Lifschitz disse hoje à imprensa que viveu um "inferno" e foi "agredida", ao ser sequestrada no kibutz Nir Oz. Depois, durante seu cativeiro de mais de duas semanas na Faixa de Gaza, contou que foi "bem tratada".
"Um médico vinha a cada dois ou três dias para ver como estávamos e garantir que tínhamos medicamentos", acrescentou.
Centenas de combatentes do Hamas se infiltraram em Israel a partir de Gaza em 7 de outubro, durante um ataque sem precedentes desde a criação do Estado de Israel em 1948. Mais de 1.400 pessoas morreram, a maioria civis, segundo as autoridades israelenses, que registraram a tomada de 220 reféns, levados para Gaza.
"Queremos desmantelar completamente o Hamas: seus líderes, seu braço militar e seus mecanismos de funcionamento", disse o chefe do Estado-Maior israelense, Herzi Halevi, rodeado de vários homens armados, em um vídeo publicado hoje na rede social X.
Israel impôs um bloqueio terrestre, marítimo e aéreo à Faixa de Gaza desde que o Hamas, classificado como organização terrorista pelos Estados Unidos, pela União Europeia e por Israel, assumiu o poder em 2007.
- "Trégua humanitária" -
A ajuda internacional começou a chegar do Egito pela passagem fronteiriça de Rafah, o único ponto de acesso a Gaza que não está sob controle de Israel.
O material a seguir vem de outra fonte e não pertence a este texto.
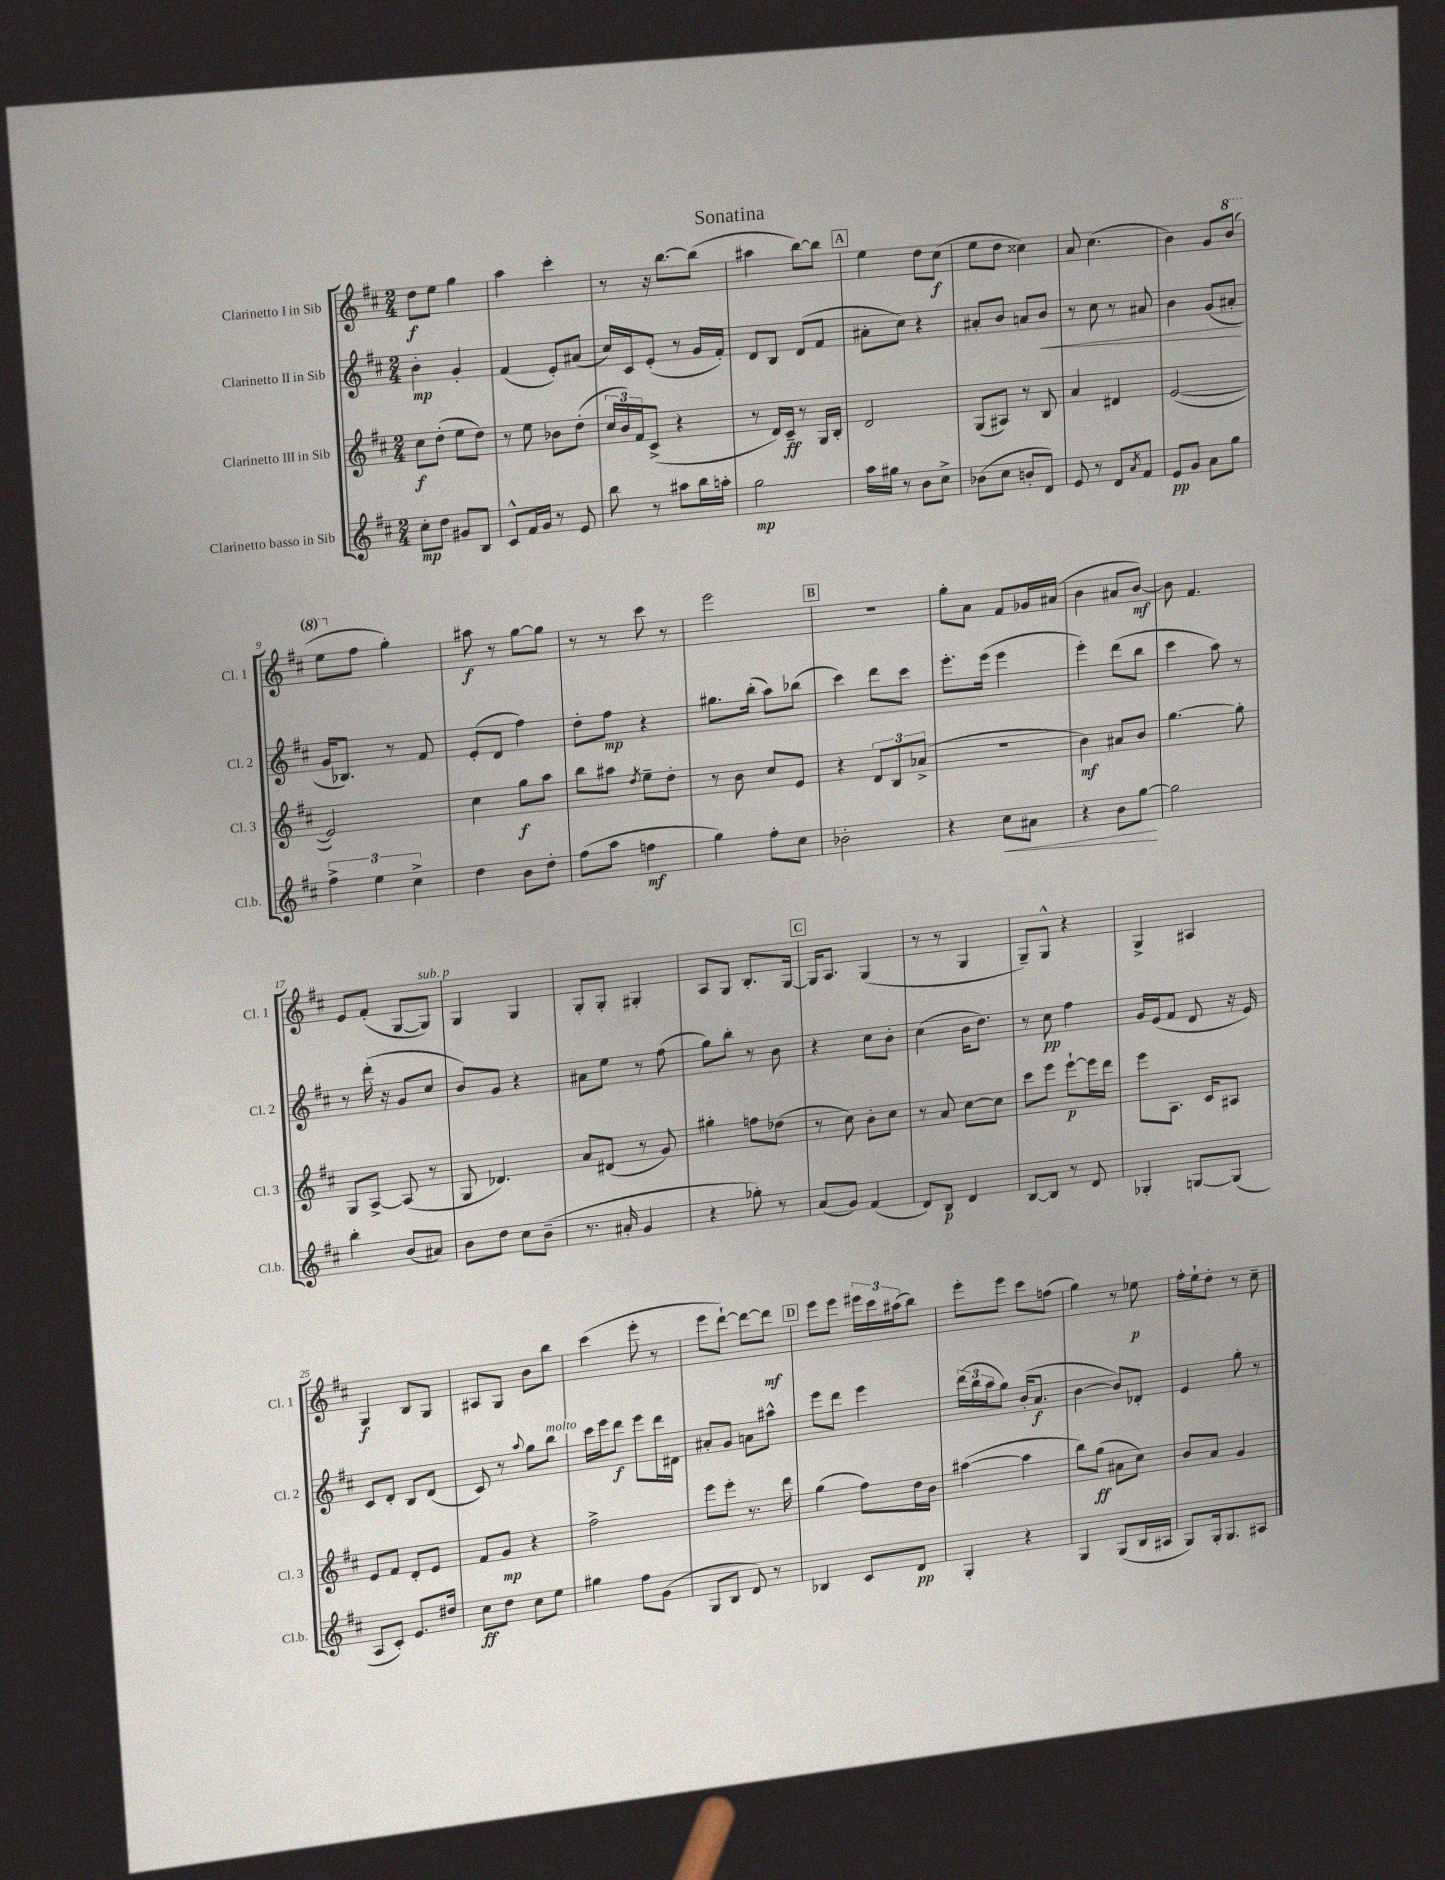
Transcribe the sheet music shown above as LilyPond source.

No total, cerca de 50 caminhões entraram desde sábado, embora, segundo a ONU, sejam necessários pelo menos 100 por dia.
O secretário-geral da ONU, António Guterres, pediu hoje um "cessar-fogo humanitário imediato" e condenou as "claras violações do direito humanitário" na Faixa de Gaza.
Desde 15 de outubro, o Exército israelense tem pedido aos civis do norte da Faixa de Gaza, onde os bombardeios são mais intensos, que fujam para sul. No total, pelo menos 1,4 milhão de palestinos fugiram de suas casas desde o início da guerra, segundo a ONU.
Vários moradores de Khan Yunis, uma cidade no sul da Faixa de Gaza, disseram a um jornalista da AFP nesta terça-feira que perderam familiares, sobretudo crianças, no bombardeio durante a noite.
"Meu irmão era farmacêutico e tinha dez filhos, todos foram queimados", disse Mahdi Mohammed al-Farra, de 50 anos, que perdeu seus dois irmãos e seus filhos.